Ils s’opposent à la violence — physique et verbale — et à toutes les formes de violation des droits de l’homme. Ils insistent beaucoup sur la nécessité de « libérer » le radiodiffuseur public (Radio-TV Serbie) qui est depuis des années sous l’emprise de Vučić — non pas de le libéraliser mais d’émanciper la chaîne publique, financée par les citoyens de Serbie, du contrôle gouvernemental. En outre, ils réclament davantage d’investissements dans l’enseignement universitaire et la protection du patrimoine culturel du pays, deux secteurs clefs pour l’avenir de la Serbie qui sont menacés par le régime actuel en raison des atteintes à l’État de droit et/ou par manque de moyens financiers adéquats. 

En moins de trois mois, les étudiants ont réussi à inspirer et à mobiliser une formidable énergie positive dans un pays épuisé par près de quatre décennies marquées par le nationalisme, le populisme, la guerre, les divisions, la violence, la mainmise de l’État, la corruption et le bâillonnement des médias. Grâce à l’exemple qu’ils donnent et à une capacité d’innovation et d’imagination dans le déploiement de leur action, ils ont réussi l’impossible : enclencher la transformation d’une société déprimée et craintive en une société animée par l’espoir et la détermination à construire un avenir meilleur pour tous en Serbie. Au-delà de leurs revendications politiques, la révolte des étudiants et de leurs sympathisants se place ainsi sur le terrain de l’éveil et du renouvellement moral et culturel du pays 4.

> TRAVAIL DEMANDÉ
a: Reproduisez tel quel un passage du texte sur la révolte des étudiants en Serbie. Commencez aux mots où figure « En moins de » et arrêtez-vous après « culturel du pays 4. ».
b: Poursuivez le texte sur la révolte des étudiants en Serbie à partir de sa dernière phrase.

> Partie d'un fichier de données
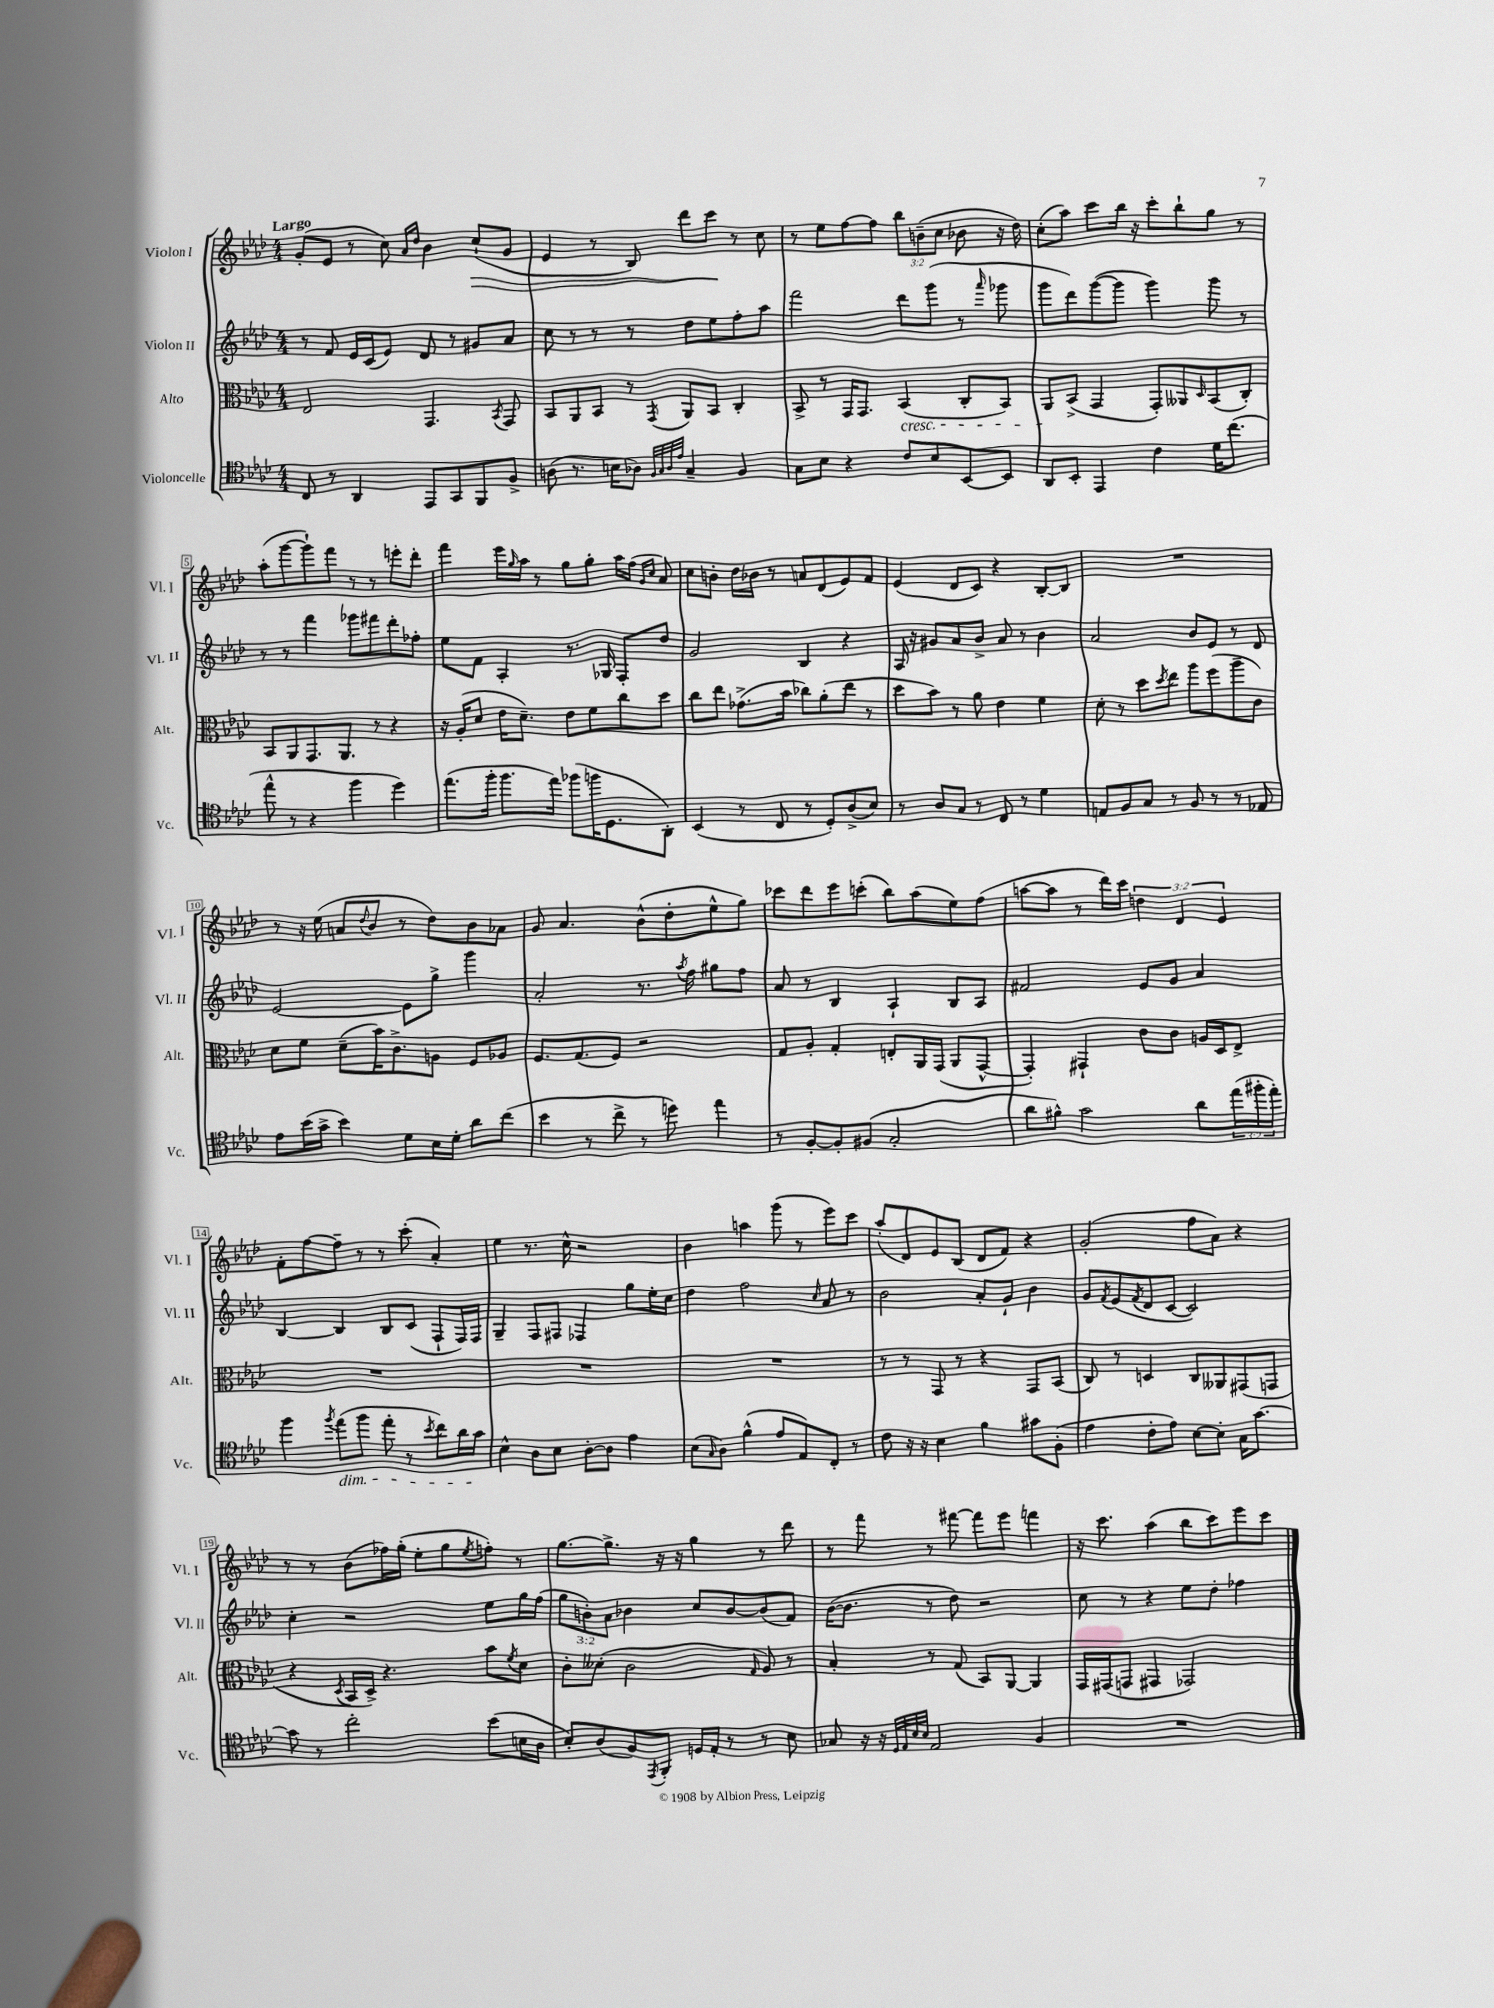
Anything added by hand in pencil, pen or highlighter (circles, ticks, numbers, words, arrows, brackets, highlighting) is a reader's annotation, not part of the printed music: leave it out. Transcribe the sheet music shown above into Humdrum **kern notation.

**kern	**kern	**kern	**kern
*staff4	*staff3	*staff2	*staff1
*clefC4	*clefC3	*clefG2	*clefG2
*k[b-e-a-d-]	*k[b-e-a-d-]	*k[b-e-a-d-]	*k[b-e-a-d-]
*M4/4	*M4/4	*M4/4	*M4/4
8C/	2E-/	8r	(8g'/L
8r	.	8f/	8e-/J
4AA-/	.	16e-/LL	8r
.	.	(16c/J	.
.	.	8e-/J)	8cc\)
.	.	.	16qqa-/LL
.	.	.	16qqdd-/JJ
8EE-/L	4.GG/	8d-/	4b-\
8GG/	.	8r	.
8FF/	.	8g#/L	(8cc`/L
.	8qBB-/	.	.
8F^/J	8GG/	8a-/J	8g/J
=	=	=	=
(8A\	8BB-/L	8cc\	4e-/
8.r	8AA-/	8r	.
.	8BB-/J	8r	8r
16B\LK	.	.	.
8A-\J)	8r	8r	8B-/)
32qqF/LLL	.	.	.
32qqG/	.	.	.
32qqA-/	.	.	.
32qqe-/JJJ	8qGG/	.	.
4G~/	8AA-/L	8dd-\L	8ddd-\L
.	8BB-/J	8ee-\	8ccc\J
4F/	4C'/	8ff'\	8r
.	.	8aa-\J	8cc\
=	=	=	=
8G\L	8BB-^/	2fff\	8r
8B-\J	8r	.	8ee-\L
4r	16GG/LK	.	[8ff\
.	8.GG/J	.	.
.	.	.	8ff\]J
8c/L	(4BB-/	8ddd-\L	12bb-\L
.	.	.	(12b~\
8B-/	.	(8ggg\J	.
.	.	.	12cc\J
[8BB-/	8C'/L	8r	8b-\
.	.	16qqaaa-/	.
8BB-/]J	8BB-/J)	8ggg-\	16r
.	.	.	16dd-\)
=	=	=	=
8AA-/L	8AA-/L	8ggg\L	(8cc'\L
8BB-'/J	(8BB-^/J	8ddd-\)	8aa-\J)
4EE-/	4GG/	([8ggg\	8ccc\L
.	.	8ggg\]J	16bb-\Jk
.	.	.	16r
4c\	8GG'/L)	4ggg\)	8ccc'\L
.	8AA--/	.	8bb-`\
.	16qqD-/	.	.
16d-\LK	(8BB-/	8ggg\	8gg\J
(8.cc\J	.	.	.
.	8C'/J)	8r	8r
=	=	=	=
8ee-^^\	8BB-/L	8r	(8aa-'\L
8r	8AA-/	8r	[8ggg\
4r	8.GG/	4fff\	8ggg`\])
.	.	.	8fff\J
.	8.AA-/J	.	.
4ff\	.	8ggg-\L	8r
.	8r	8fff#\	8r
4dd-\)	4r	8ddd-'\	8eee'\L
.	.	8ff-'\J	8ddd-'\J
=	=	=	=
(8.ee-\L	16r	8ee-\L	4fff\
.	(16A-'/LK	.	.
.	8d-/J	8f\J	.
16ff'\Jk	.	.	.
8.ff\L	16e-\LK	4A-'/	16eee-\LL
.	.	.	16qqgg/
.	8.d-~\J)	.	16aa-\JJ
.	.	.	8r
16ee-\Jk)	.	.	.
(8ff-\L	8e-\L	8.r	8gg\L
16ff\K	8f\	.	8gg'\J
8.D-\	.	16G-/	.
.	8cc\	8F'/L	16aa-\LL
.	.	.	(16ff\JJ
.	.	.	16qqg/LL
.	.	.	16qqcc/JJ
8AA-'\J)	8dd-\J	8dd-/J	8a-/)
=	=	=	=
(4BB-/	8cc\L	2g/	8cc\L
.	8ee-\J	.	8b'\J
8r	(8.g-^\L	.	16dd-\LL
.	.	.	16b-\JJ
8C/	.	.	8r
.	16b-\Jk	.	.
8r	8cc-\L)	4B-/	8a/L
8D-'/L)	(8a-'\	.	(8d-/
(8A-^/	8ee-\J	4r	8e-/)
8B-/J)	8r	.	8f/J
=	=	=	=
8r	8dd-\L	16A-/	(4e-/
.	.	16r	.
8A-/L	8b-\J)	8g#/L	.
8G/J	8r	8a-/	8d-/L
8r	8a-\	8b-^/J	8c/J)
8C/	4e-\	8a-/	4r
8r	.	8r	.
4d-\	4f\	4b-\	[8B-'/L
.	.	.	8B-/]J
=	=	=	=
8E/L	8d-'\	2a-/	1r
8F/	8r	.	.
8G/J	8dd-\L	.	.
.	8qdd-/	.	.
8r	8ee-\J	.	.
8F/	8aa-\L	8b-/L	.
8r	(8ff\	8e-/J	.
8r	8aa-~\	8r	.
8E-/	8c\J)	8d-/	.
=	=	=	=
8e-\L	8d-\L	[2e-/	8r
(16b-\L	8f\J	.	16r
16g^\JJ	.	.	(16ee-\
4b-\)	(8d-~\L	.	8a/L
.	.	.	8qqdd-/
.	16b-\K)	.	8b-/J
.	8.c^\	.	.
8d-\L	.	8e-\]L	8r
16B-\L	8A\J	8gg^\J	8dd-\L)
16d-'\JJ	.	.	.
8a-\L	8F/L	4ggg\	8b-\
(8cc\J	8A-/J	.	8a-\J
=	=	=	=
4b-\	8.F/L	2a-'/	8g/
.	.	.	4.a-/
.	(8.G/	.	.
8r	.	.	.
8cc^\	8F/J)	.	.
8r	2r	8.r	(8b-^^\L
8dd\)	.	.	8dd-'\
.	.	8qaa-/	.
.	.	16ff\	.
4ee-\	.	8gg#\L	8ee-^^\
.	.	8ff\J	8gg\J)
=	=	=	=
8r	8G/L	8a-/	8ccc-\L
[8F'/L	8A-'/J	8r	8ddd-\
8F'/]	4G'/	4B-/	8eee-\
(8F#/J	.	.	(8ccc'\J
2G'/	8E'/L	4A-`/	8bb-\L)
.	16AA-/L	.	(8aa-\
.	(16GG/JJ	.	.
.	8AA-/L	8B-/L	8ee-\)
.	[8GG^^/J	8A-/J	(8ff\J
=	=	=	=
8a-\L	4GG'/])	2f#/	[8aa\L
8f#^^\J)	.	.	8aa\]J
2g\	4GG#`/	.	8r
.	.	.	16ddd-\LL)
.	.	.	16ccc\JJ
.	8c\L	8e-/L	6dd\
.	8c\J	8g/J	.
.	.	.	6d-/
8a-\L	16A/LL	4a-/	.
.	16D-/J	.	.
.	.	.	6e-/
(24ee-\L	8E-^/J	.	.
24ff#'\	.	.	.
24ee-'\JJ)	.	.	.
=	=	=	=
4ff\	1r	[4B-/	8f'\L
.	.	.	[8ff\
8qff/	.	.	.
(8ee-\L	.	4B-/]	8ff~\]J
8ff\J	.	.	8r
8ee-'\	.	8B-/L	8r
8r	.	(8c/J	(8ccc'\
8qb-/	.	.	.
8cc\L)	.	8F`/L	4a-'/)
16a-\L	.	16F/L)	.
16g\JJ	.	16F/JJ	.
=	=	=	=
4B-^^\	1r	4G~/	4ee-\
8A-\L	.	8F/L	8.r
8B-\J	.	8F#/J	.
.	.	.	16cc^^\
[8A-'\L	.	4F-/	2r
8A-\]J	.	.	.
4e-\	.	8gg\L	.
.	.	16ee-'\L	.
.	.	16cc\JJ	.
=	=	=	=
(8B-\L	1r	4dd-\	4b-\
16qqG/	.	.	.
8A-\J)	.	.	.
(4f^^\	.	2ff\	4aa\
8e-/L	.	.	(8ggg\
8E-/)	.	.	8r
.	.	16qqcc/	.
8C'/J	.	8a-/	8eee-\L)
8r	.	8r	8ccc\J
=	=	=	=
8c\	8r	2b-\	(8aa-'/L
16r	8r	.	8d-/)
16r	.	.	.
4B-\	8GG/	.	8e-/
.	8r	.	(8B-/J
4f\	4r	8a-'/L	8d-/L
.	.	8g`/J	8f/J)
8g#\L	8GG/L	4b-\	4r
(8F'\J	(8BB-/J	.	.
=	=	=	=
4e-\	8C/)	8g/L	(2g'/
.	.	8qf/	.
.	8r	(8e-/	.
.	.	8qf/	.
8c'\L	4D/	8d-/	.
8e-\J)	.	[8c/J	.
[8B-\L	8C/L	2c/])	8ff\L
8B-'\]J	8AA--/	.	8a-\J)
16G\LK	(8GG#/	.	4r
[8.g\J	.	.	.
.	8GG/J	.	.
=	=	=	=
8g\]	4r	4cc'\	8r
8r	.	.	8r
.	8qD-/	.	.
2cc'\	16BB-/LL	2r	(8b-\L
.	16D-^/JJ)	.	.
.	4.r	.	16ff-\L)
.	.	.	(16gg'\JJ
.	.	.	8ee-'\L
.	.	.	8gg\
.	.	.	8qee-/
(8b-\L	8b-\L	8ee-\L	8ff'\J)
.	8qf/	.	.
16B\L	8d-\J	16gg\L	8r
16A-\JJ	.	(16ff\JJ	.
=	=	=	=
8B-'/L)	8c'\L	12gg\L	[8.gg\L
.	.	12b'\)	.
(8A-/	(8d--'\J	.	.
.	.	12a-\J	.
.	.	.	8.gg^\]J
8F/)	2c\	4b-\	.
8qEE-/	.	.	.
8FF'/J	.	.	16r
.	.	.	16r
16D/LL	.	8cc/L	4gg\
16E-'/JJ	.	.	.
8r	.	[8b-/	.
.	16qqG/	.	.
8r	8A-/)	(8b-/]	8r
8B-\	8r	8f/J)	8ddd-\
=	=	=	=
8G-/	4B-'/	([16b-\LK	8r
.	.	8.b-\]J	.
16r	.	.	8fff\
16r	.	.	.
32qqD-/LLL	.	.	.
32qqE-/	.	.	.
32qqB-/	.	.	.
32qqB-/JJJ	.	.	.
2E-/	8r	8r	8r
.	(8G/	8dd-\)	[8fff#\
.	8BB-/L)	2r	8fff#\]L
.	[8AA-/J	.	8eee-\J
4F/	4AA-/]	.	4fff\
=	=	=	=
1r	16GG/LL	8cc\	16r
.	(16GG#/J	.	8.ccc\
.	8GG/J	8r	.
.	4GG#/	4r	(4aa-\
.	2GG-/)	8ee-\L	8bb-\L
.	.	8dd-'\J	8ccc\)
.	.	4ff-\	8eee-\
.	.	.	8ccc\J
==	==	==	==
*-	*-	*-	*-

> RÉSULTATS DES TÂCHES
a:
En moins de trois mois, les étudiants ont réussi à inspirer et à mobiliser une formidable énergie positive dans un pays épuisé par près de quatre décennies marquées par le nationalisme, le populisme, la guerre, les divisions, la violence, la mainmise de l’État, la corruption et le bâillonnement des médias. Grâce à l’exemple qu’ils donnent et à une capacité d’innovation et d’imagination dans le déploiement de leur action, ils ont réussi l’impossible : enclencher la transformation d’une société déprimée et craintive en une société animée par l’espoir et la détermination à construire un avenir meilleur pour tous en Serbie. Au-delà de leurs revendications politiques, la révolte des étudiants et de leurs sympathisants se place ainsi sur le terrain de l’éveil et du renouvellement moral et culturel du pays 4.

b:
Vue aérienne d’étudiants dormant dans leurs tentes sur un stade de football alors qu’ils participent à une marche à Indjija, en Serbie, le vendredi 31 janvier 2025. © AP Photo/Armin Durgut

Les protestations se sont étendues. Elles ont été organisées dans presque toutes les communes en Serbie, ce qui constitue une dimension nouvelle par rapport aux autres mouvements de protestation qui ont eu lieu au cours des dernières années et qui s’étaient concentrés surtout dans quelques grandes villes. Selon une enquête d’opinion publique menée récemment par l’organisation serbe de la société civile CRTA (Center for Research, Transparency and Accountability) 64 % des citoyens soutiennent les manifestations étudiantes 5, la plus grande augmentation du soutien au cours du mois dernier provenant de ceux qui soutiennent généralement les partis au pouvoir. « Les manifestations étudiantes sont devenues un moteur clef du changement politique et social en Serbie, avec un potentiel d’expansion et de soutien croissant », conclut CRTA sur la base des résultats de cette enquête.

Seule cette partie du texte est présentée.